Listening for brand mentions-- and even doing customer service in a limited and transactional manner, will only buy you the "psychology of a stranger." That is, it won't take you very far in getting to know your customers. Advocacy, by any name, has reciprocity at its heart. You must listen to their stories if you want yours to be remembered and retold.

*Apologies to any readers unfamiliar with the industry term "listening"-- a technical term referring to the monitoring and analysis of social media.

Monday, April 23, 2012

Open Questions

Continuing along the vein of design vs. science, here are a few things on my mind that will hopefully evolve into posts one of these days:
  • Developing a framework for varied 'methods toward action' across discipline including "business decisions" "empirical questions" and "sense-making problems." What other terms live in this category?
  •  Exploring the merit of personas as design tools vs. personality types as aids in understanding and predicting future behavior.  Many have strong reactions against each/either of these methodologies. What is the best way to paint a picture of someone to anticipate needs? 
Please let me know if you have related thoughts...

Wednesday, April 4, 2012

You know what I mean?

Jersey Shore star Mike "The Situation" Sorrentino, MTV
We tend to be overconfident. As people, as brands, and as products.
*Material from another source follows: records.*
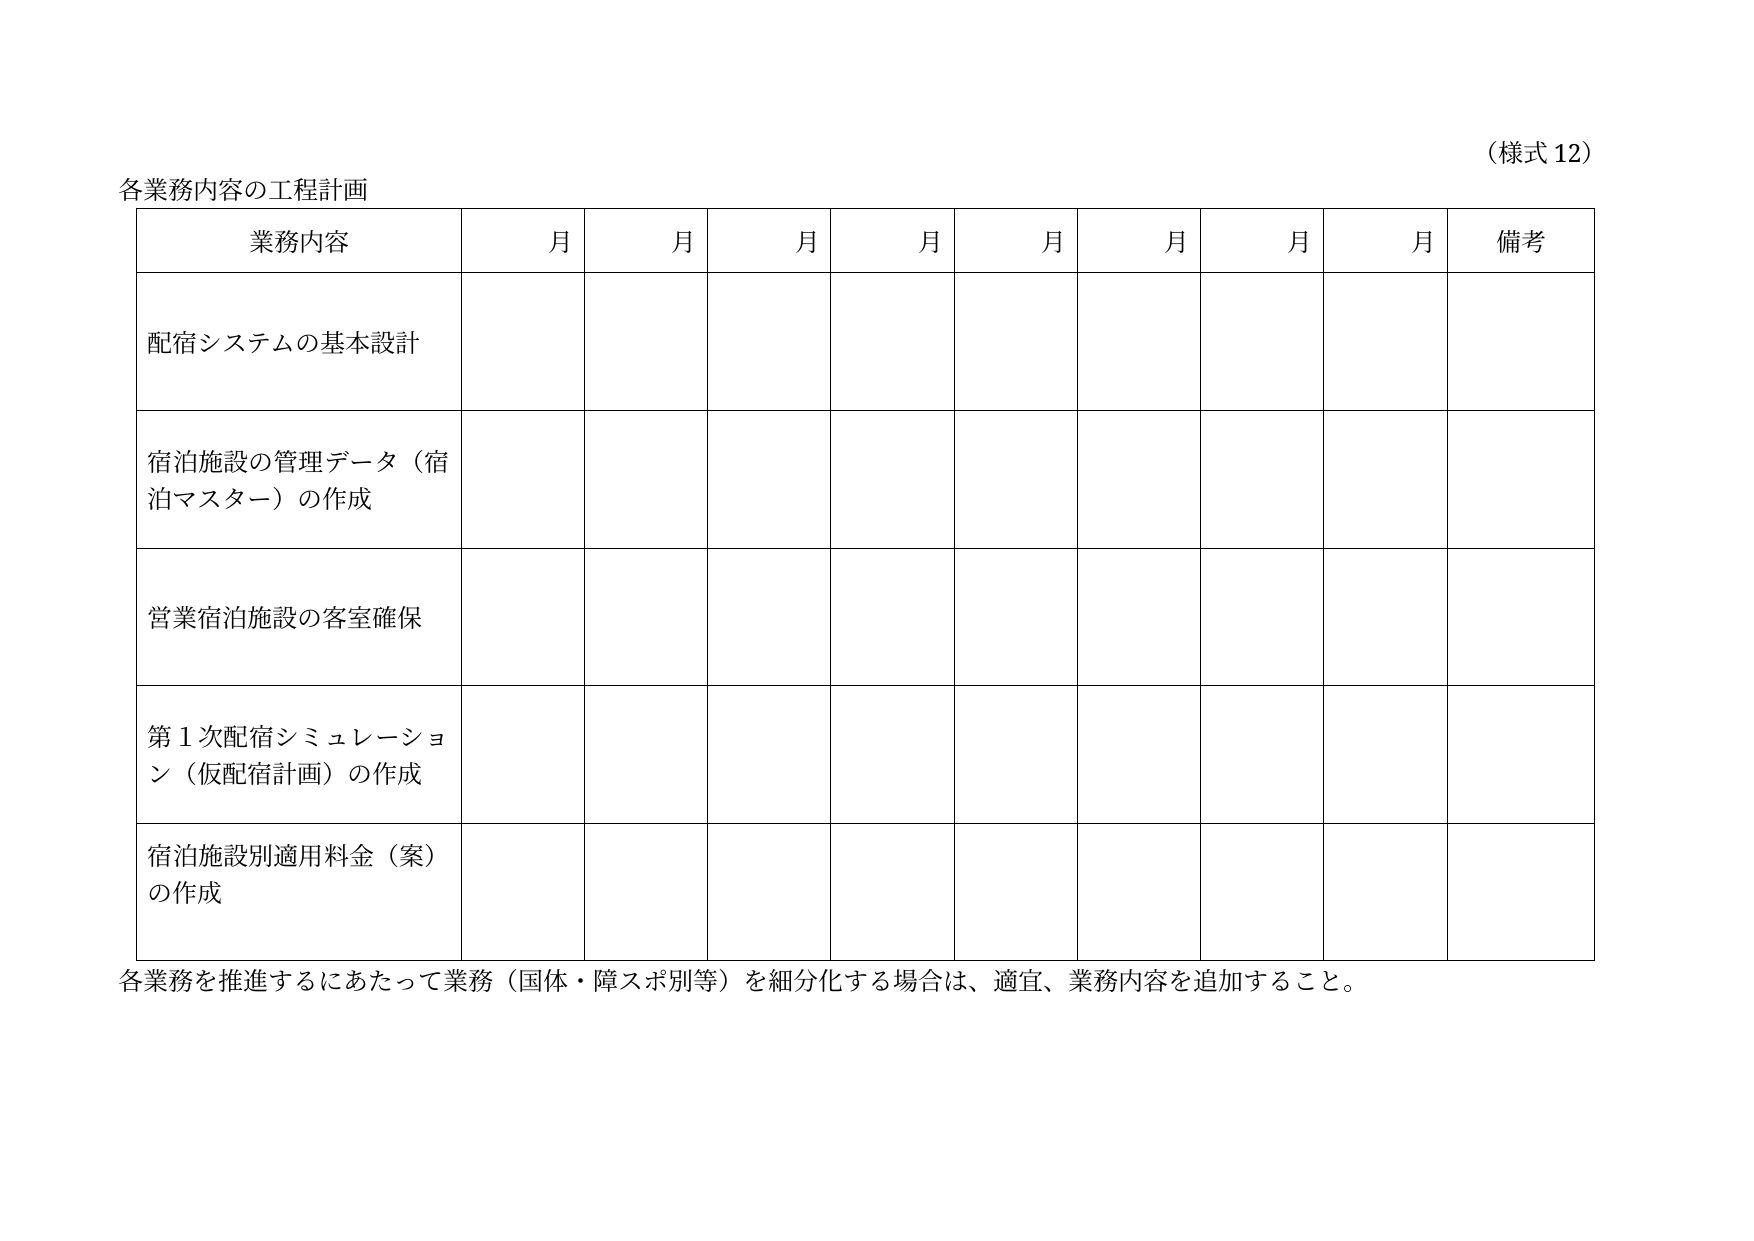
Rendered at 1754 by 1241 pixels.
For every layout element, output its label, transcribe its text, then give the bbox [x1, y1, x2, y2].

table_cell [462, 686, 584, 823]
table_cell [1078, 824, 1200, 960]
table_cell [462, 549, 584, 685]
table_header 月 [708, 209, 830, 272]
table_cell [1324, 273, 1447, 410]
table_cell [1448, 549, 1594, 685]
table_cell [585, 549, 707, 685]
table_cell [831, 549, 954, 685]
table_cell [831, 273, 954, 410]
table_header 月 [1324, 209, 1447, 272]
table_cell 配宿システムの基本設計 [137, 273, 461, 410]
table_header 月 [462, 209, 584, 272]
table_cell [585, 686, 707, 823]
table_cell [585, 273, 707, 410]
table_cell [1201, 411, 1323, 547]
table_cell [1201, 273, 1323, 410]
table_cell [1324, 824, 1447, 960]
table_header 月 [585, 209, 707, 272]
table_cell [708, 549, 830, 685]
table_header 業務内容 [137, 209, 461, 272]
table_cell [708, 686, 830, 823]
table_header 月 [1201, 209, 1323, 272]
table_cell [1324, 549, 1447, 685]
text （様式12） [118, 133, 1606, 170]
table_cell [955, 549, 1077, 685]
table_cell [462, 824, 584, 960]
table_header 備考 [1448, 209, 1594, 272]
table_cell 宿泊施設の管理データ（宿泊マスター）の作成 [137, 411, 461, 547]
table_cell [1201, 824, 1323, 960]
table_cell [955, 411, 1077, 547]
table_cell 宿泊施設別適用料金（案）の作成 [137, 824, 461, 960]
table_cell [831, 686, 954, 823]
table_cell [1201, 686, 1323, 823]
table_cell [1448, 686, 1594, 823]
table_cell [831, 824, 954, 960]
table_cell [585, 824, 707, 960]
table_cell [708, 273, 830, 410]
text 各業務を推進するにあたって業務（国体・障スポ別等）を細分化する場合は、適宜、業務内容を追加すること。 [118, 961, 1606, 999]
table_cell 営業宿泊施設の客室確保 [137, 549, 461, 685]
table_cell [1078, 273, 1200, 410]
table_header 月 [955, 209, 1077, 272]
table_cell [955, 824, 1077, 960]
table_cell [462, 411, 584, 547]
table_header 月 [1078, 209, 1200, 272]
table_cell [1448, 824, 1594, 960]
table_cell [708, 824, 830, 960]
table_cell [1448, 273, 1594, 410]
table_cell [1078, 686, 1200, 823]
table_header 月 [831, 209, 954, 272]
table_cell [462, 273, 584, 410]
table_cell [1201, 549, 1323, 685]
table_cell [585, 411, 707, 547]
table_cell [1078, 549, 1200, 685]
table_cell [708, 411, 830, 547]
table_cell [955, 273, 1077, 410]
table_cell [831, 411, 954, 547]
text 各業務内容の工程計画 [118, 170, 1606, 208]
table_cell [1078, 411, 1200, 547]
table_cell 第１次配宿シミュレーション（仮配宿計画）の作成 [137, 686, 461, 823]
table_cell [1324, 411, 1447, 547]
table_cell [1324, 686, 1447, 823]
table_cell [955, 686, 1077, 823]
table_cell [1448, 411, 1594, 547]
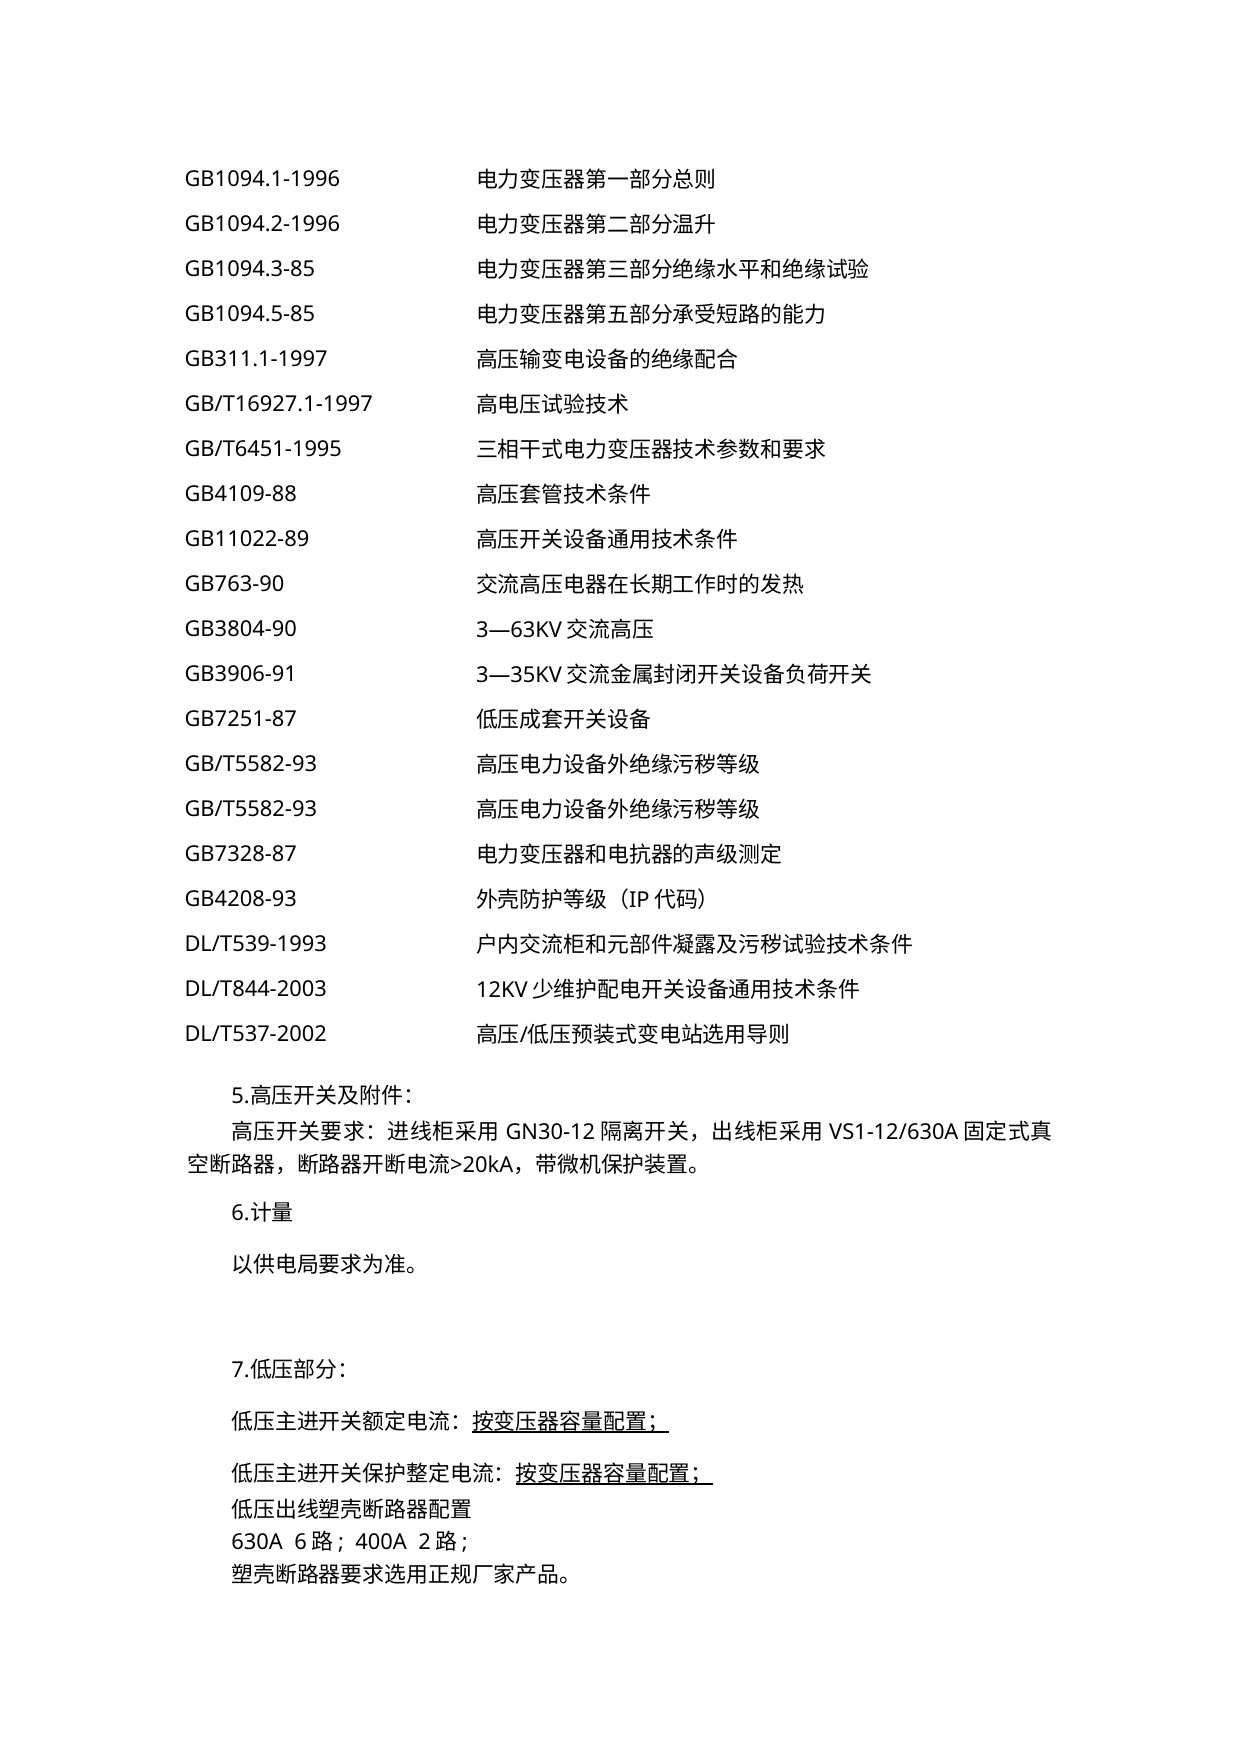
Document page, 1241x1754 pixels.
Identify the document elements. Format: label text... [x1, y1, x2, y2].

text 6.计量 [187, 1179, 1053, 1231]
table_cell GB1094.1-1996 [173, 162, 464, 207]
text 塑壳断路器要求选用正规厂家产品。 [187, 1557, 1053, 1589]
text 低压主进开关保护整定电流：按变压器容量配置； [187, 1439, 1053, 1492]
table_cell 电力变压器和电抗器的声级测定 [465, 837, 1067, 882]
table_cell GB/T5582-93 [173, 792, 464, 837]
table_cell 高压开关设备通用技术条件 [465, 522, 1067, 567]
table_cell GB1094.5-85 [173, 297, 464, 342]
table_cell DL/T537-2002 [173, 1017, 464, 1062]
table_cell 电力变压器第二部分温升 [465, 207, 1067, 252]
table_cell GB/T16927.1-1997 [173, 387, 464, 432]
table_cell 交流高压电器在长期工作时的发热 [465, 567, 1067, 612]
table_cell GB/T6451-1995 [173, 432, 464, 477]
table_cell GB3804-90 [173, 612, 464, 657]
table_cell 三相干式电力变压器技术参数和要求 [465, 432, 1067, 477]
table_cell 3—35KV交流金属封闭开关设备负荷开关 [465, 657, 1067, 702]
table_cell 高压电力设备外绝缘污秽等级 [465, 792, 1067, 837]
text 630A 6路 ; 400A 2路 ; [187, 1524, 1053, 1557]
table_cell 电力变压器第五部分承受短路的能力 [465, 297, 1067, 342]
table_cell 高压套管技术条件 [465, 477, 1067, 522]
table_cell 低压成套开关设备 [465, 702, 1067, 747]
text 低压出线塑壳断路器配置 [187, 1492, 1053, 1524]
text 5.高压开关及附件： [187, 1062, 1053, 1114]
table_cell GB763-90 [173, 567, 464, 612]
table_cell GB4208-93 [173, 882, 464, 927]
table_cell GB311.1-1997 [173, 342, 464, 387]
table_cell 高压/低压预装式变电站选用导则 [465, 1017, 1067, 1062]
table_cell 电力变压器第三部分绝缘水平和绝缘试验 [465, 252, 1067, 297]
table_cell GB4109-88 [173, 477, 464, 522]
table_cell 外壳防护等级（IP代码） [465, 882, 1067, 927]
table_cell GB7251-87 [173, 702, 464, 747]
table_cell DL/T539-1993 [173, 927, 464, 972]
table_cell GB3906-91 [173, 657, 464, 702]
table_cell 高电压试验技术 [465, 387, 1067, 432]
table_cell GB7328-87 [173, 837, 464, 882]
text 7.低压部分： [187, 1335, 1053, 1387]
table_cell 高压输变电设备的绝缘配合 [465, 342, 1067, 387]
table_cell GB/T5582-93 [173, 747, 464, 792]
text 以供电局要求为准。 [187, 1231, 1053, 1283]
table_cell GB11022-89 [173, 522, 464, 567]
table_cell 3—63KV交流高压 [465, 612, 1067, 657]
table_cell 12KV少维护配电开关设备通用技术条件 [465, 972, 1067, 1017]
table_cell 高压电力设备外绝缘污秽等级 [465, 747, 1067, 792]
table_cell 户内交流柜和元部件凝露及污秽试验技术条件 [465, 927, 1067, 972]
table_cell DL/T844-2003 [173, 972, 464, 1017]
text 低压主进开关额定电流：按变压器容量配置； [187, 1387, 1053, 1439]
text 高压开关要求：进线柜采用GN30-12隔离开关，出线柜采用VS1-12/630A固定式真空断路器，断路器开断电流>20kA，带微机保护装置。 [187, 1114, 1053, 1179]
table_cell GB1094.2-1996 [173, 207, 464, 252]
table_cell GB1094.3-85 [173, 252, 464, 297]
table_cell 电力变压器第一部分总则 [465, 162, 1067, 207]
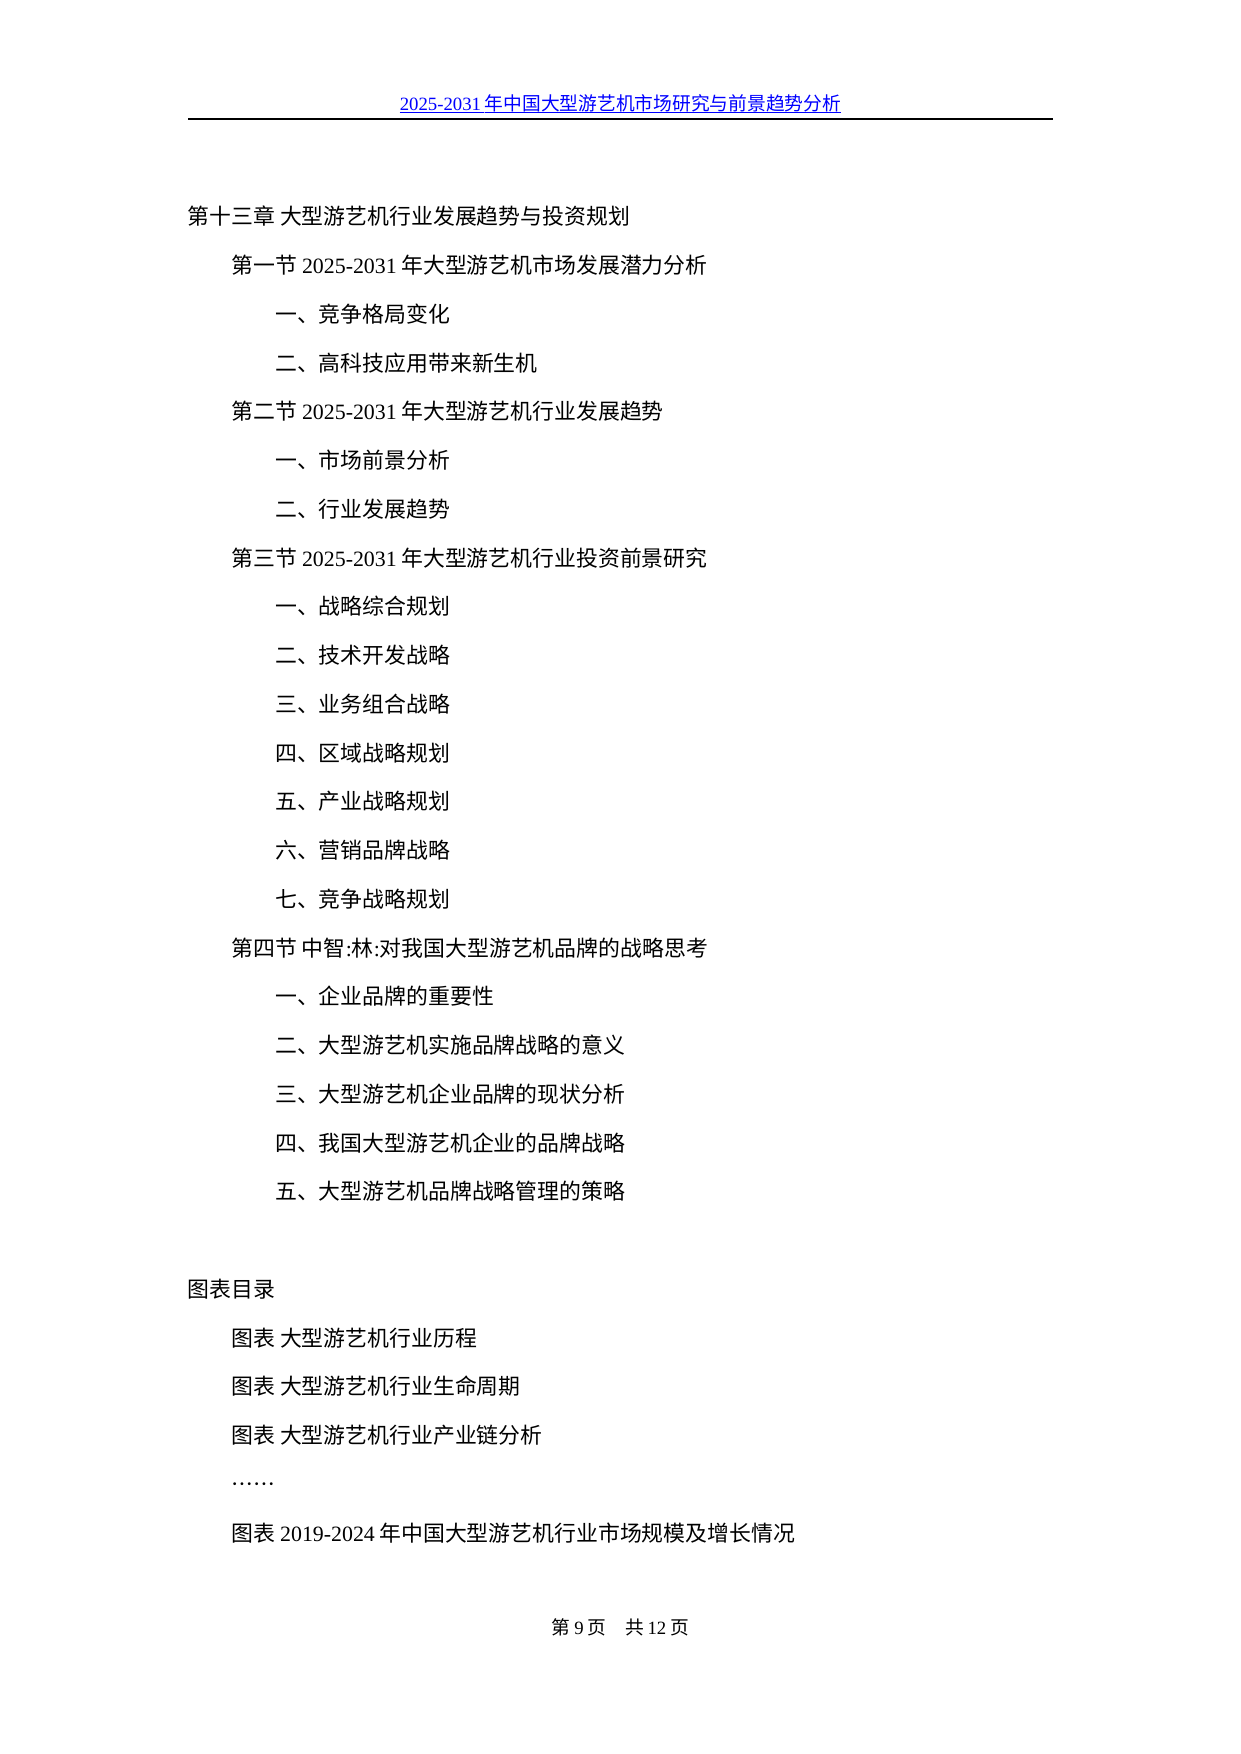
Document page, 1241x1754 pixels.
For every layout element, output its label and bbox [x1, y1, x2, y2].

text [187, 150, 1053, 1548]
Sometimes this manifests in the expected ways of chest-thumping, ego-traps, and braggadocio, but every now and then our overconfidence acts in more subtle ways.

We don't listen because we think we already know. We don't take other people's perspectives because we think we're right. Sometimes it's more complicated, we assume other people understand us - especially close friends, romantic partners, customers, or users-- even when we don't do a good job explaining.  

As a result, a joke might flop-- or worse offend a close friend, because we assume our friends fully understand our intentions to be humorous. Or in the business world, a product falls flat, because we assume our users understand our intentions to meet their needs.

My point: in general we think our 'people' get us better than they do. We're overconfident in predicting how well other people understand us, and how well we understand them.

This is a perfect example of how the close-relationship literature is relevant to businesses who believe they're "in relationship" with customers. Especially brands who try to fluidly translate what they 'Listen' to into content or product developers/ designers who synthesize what people say into experiences. 

From one of my clever college psychology profs in a press release about a particular experiment he conducted on overconfidence and the "illusion of insight" we have with our well-known acquaintances:
"Although speakers expected their spouse to understand them better than strangers, accuracy rates for spouses and strangers were statistically identical. This result is striking because speakers were more confident that they were understood by their spouse."
In other words, think about the last time you said "you know what I mean" to your partner... He/she probably didn't!

A common exercise in couples therapy is to have a spouse go into "listening mode" and repeat back what he heard his partner say in real-time. Often he 'repeats' something quite different than his partner thinks she articulated. Imagine the analog in business. Try spontaneously repeating back what your customers/ users are saying.

Make sure you actually understand, and don't just have an illusion of understanding or insight. A lot of the changes made to our communications and products are based on the *presumed* knowledge about our acquaintances.